(Saved entries)
####

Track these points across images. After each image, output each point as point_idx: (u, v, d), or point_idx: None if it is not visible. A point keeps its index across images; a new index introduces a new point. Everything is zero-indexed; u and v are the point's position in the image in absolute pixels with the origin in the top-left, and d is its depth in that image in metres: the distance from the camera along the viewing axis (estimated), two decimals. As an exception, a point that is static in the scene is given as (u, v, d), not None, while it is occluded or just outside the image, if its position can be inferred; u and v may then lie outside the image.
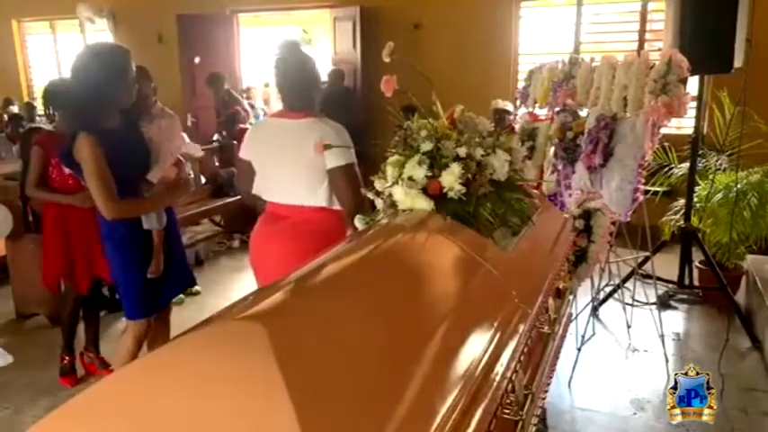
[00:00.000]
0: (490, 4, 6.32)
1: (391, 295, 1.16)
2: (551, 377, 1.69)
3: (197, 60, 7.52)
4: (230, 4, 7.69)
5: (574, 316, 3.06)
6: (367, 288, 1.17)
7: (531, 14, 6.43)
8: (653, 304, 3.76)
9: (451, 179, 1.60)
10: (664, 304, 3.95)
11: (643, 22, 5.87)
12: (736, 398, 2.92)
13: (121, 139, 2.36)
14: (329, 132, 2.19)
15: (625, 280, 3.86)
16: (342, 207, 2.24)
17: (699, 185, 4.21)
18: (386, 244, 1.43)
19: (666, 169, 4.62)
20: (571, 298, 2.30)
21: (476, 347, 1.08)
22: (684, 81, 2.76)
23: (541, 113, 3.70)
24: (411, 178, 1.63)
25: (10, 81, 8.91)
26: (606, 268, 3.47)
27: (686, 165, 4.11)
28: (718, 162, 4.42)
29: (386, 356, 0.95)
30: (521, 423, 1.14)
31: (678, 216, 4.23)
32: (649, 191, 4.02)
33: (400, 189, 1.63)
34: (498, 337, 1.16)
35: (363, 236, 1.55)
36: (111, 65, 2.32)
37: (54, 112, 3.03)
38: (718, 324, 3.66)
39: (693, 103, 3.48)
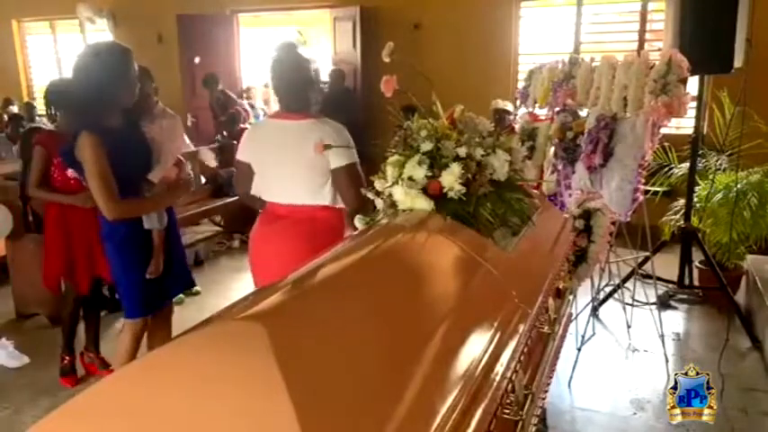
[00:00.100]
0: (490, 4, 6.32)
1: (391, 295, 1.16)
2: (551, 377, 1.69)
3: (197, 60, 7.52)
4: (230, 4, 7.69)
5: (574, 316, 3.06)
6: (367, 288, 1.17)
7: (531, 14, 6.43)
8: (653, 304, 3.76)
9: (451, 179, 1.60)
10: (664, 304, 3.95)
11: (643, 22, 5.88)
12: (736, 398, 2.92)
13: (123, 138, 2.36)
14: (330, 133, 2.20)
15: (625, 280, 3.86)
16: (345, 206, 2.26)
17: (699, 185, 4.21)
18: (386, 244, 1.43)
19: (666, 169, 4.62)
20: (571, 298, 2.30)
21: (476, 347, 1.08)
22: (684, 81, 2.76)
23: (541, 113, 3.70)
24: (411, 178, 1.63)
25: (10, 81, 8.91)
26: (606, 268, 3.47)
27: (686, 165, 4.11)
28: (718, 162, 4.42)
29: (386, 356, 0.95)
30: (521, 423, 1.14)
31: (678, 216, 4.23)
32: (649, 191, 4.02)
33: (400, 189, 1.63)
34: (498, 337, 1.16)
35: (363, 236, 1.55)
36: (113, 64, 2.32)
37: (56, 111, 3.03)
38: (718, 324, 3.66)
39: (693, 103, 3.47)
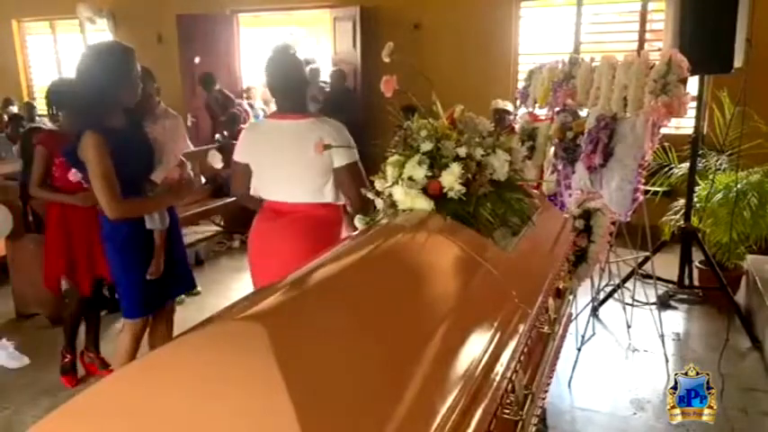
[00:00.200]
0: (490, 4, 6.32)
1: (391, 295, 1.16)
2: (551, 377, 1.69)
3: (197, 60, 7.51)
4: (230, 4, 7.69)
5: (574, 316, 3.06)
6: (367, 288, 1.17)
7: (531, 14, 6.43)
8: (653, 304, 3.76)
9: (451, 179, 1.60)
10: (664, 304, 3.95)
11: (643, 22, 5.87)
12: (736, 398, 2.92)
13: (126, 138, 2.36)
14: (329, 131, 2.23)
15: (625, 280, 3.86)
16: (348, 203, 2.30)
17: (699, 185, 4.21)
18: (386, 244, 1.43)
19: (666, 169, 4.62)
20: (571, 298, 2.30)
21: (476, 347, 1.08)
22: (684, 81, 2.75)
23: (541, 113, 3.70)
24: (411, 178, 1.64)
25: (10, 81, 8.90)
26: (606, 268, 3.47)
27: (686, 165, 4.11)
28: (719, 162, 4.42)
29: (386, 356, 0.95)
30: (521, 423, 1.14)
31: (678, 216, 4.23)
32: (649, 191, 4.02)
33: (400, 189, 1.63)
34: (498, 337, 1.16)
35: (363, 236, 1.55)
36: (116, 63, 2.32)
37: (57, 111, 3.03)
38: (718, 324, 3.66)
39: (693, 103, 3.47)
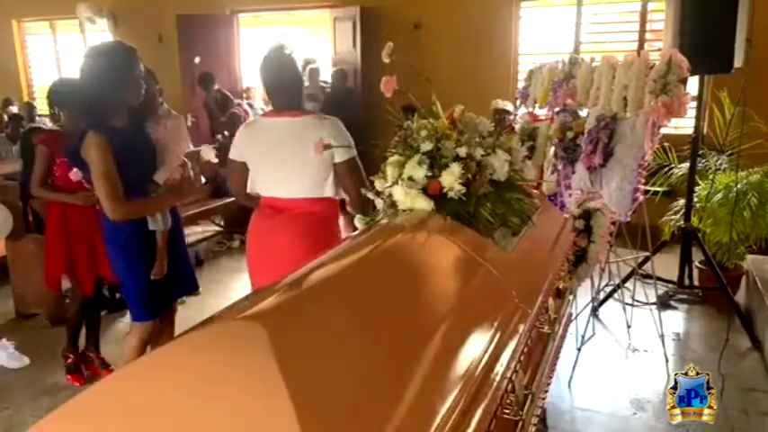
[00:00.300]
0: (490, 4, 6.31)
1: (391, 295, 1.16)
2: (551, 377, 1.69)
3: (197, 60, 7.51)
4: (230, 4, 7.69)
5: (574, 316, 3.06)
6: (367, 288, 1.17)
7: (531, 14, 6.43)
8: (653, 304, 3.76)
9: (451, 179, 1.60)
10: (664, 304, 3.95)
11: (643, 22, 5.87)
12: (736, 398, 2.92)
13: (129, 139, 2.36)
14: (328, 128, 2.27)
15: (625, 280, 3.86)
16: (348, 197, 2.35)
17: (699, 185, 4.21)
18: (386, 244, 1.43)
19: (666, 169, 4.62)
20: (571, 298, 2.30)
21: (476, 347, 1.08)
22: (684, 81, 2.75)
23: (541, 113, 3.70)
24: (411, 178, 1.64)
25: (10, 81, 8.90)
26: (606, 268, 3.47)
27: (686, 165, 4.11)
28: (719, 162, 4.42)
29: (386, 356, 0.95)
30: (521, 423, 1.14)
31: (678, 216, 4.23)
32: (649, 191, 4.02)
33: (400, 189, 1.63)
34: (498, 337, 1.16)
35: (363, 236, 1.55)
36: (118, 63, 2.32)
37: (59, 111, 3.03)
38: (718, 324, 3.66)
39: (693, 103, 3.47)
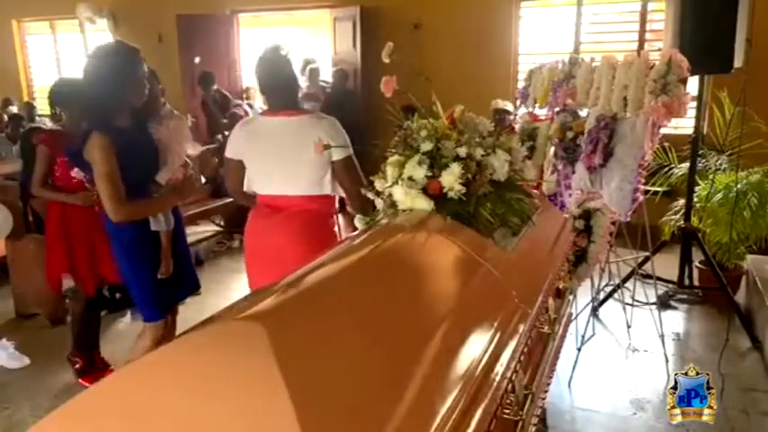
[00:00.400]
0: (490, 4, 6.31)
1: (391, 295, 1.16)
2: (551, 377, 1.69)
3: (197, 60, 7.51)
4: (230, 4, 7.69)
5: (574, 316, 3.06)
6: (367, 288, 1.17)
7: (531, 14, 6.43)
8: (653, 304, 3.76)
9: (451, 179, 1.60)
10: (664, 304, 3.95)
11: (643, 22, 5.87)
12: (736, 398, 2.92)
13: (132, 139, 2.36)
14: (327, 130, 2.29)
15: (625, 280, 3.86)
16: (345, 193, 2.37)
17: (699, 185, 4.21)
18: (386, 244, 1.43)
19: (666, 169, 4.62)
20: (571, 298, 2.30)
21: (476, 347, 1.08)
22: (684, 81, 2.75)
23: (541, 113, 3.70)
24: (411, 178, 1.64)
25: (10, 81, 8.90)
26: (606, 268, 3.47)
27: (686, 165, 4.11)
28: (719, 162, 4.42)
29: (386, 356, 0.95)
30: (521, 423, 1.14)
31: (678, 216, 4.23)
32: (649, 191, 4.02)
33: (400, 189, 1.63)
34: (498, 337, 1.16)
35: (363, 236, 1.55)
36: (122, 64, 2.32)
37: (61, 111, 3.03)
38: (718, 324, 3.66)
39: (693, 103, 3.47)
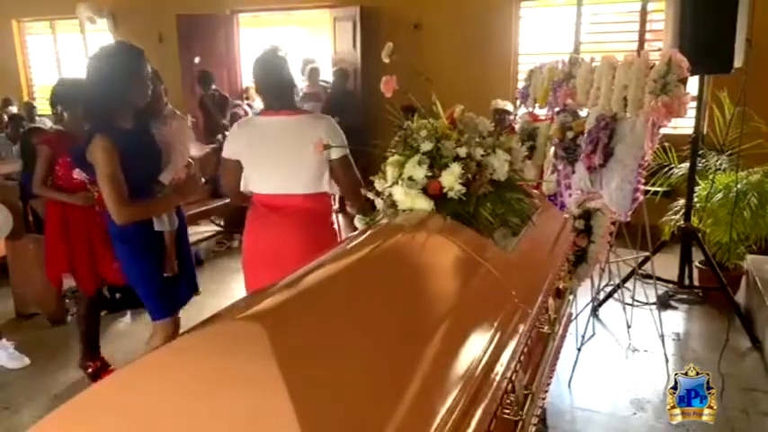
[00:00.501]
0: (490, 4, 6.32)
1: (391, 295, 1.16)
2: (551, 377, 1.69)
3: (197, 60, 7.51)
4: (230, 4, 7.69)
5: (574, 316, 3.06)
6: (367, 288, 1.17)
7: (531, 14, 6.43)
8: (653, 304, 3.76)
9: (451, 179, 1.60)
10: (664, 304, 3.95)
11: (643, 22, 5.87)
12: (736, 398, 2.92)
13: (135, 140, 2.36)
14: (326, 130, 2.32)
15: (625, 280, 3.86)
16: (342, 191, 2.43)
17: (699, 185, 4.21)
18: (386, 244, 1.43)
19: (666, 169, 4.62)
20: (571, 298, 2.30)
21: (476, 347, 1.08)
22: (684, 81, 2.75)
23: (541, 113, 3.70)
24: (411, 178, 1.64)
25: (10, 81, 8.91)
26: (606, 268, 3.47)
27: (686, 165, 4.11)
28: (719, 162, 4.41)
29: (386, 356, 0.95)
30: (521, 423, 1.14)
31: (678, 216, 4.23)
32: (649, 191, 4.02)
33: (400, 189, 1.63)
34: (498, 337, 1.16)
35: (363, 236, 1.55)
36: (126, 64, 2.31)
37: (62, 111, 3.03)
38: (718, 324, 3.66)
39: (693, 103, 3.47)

####

Copy the records above from the first line through the line containing "39: (693, 103, 3.48)", both included, and leave out any pictures.

Track these points across images. After each image, output each point as point_idx: (u, v, d), or point_idx: None if it is not visible. A point keeps its index across images; a new index introduces a new point. Everything is zero-indexed; u and v are the point's position in the image in absolute pixels with the origin in the top-left, and d is its depth in that image in metres: the distance from the camera along the viewing axis (estimated), two decimals. As an exception, a point that is static in the scene is given as (u, v, d), not None, while it is occluded or just outside the image, if its position can be inferred; u and v may then lie outside the image.
[00:00.000]
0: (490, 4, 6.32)
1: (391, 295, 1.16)
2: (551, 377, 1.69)
3: (197, 60, 7.52)
4: (230, 4, 7.69)
5: (574, 316, 3.06)
6: (367, 288, 1.17)
7: (531, 14, 6.43)
8: (653, 304, 3.76)
9: (451, 179, 1.60)
10: (664, 304, 3.95)
11: (643, 22, 5.87)
12: (736, 398, 2.92)
13: (121, 139, 2.36)
14: (329, 132, 2.19)
15: (625, 280, 3.86)
16: (342, 207, 2.24)
17: (699, 185, 4.21)
18: (386, 244, 1.43)
19: (666, 169, 4.62)
20: (571, 298, 2.30)
21: (476, 347, 1.08)
22: (684, 81, 2.76)
23: (541, 113, 3.70)
24: (411, 178, 1.63)
25: (10, 81, 8.91)
26: (606, 268, 3.47)
27: (686, 165, 4.11)
28: (718, 162, 4.42)
29: (386, 356, 0.95)
30: (521, 423, 1.14)
31: (678, 216, 4.23)
32: (649, 191, 4.02)
33: (400, 189, 1.63)
34: (498, 337, 1.16)
35: (363, 236, 1.55)
36: (111, 65, 2.32)
37: (54, 112, 3.03)
38: (718, 324, 3.66)
39: (693, 103, 3.48)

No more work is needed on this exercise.